We wandered around among the newly planted vegetables and then into the underground rooms that house Jefferson’s ingenious modern-for-the-time kitchen, ice house, and wine-bottling and beer-brewing rooms. The kids wrote their names with a feather and ink.
As we toured the house with our inspired smiling guide, a woman who said over and over again how much there was to learn about Jefferson and Monticello, how much she herself learned every day, a picture of the president emerged clearly: he was curious. He wanted, obviously, to figure answers to everything. The guide told a story as we walked through his private apartment, past a little windowed solarium filled with flowers that I could happily have sat in forever. She said he had brought mockingbirds with him to France and noticed, once there, that the birds were making a strange new sound, a creaking kind of sound. He determined, with much figuring I imagine, that the new sound was a mocking of the sound of the ship they had taken to cross the Atlantic, the back-and-forth creaking of the ship’s planks. So cool. He wanted answers to everything and he solved a lot of problems by thinking of how things might be done differently.
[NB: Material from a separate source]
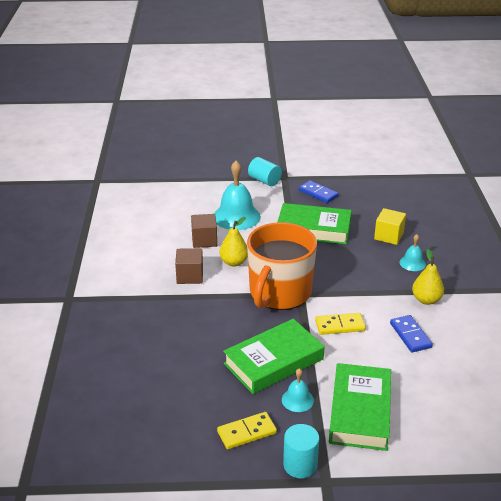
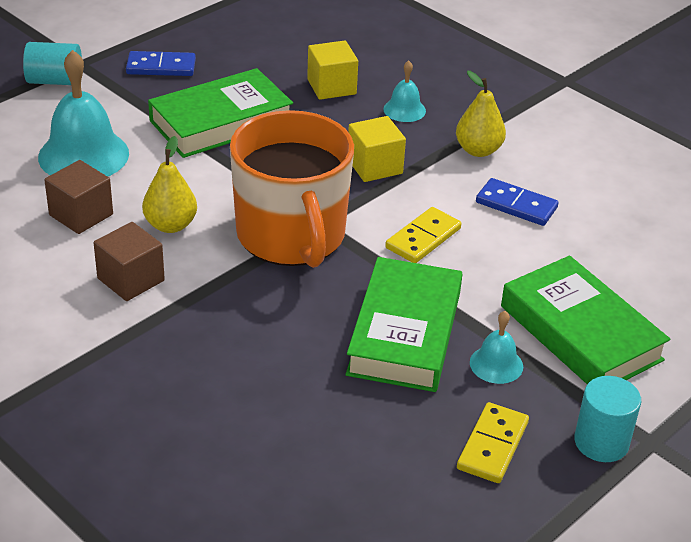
camera: 45 degrees left, 5 degrees up
none -> yellow cube [348,116,406,182]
Eli’s favorite example was Jefferson’s creation of the swivel chair.
Sadly, Jefferson couldn’t solve the slave issue, left it, the film had told us, to future generations to fix. But he set the stage for personal freedom with the Declaration of Independence and with philosophies such as the separation of church and state that sought to end tyranny over thought, to leave people alone to ponder their own God. He was not wise in the ways of money, signing for others’ loans, often helping others at the expense of himself and his own family, developing debts that his grandchildren apparently paid off. He was a major thinker, Jefferson, money was just a tool, a means rather than an end. Our guide, who Oscar whispered to me to give a gold star, was mesmerized by the many ways in which Jefferson’s brilliant mind created solutions for societal ills we still deal with today.
We sometimes eschew these solutions, like personal freedoms, because we are afraid, because we don’t know how to inspire people to want to work hard, to believe in themselves. But Jefferson obviously believed in people and empowered them. He started the University of Virginia, which we saw in the distance from the decks he built off the sides of his house, probably decks he built on which to ponder. It is obvious here, in this area, that Jefferson’s legacy of pride and curiosity still lives strong. It is impressive. A big gold star for Virginia, at least these parts.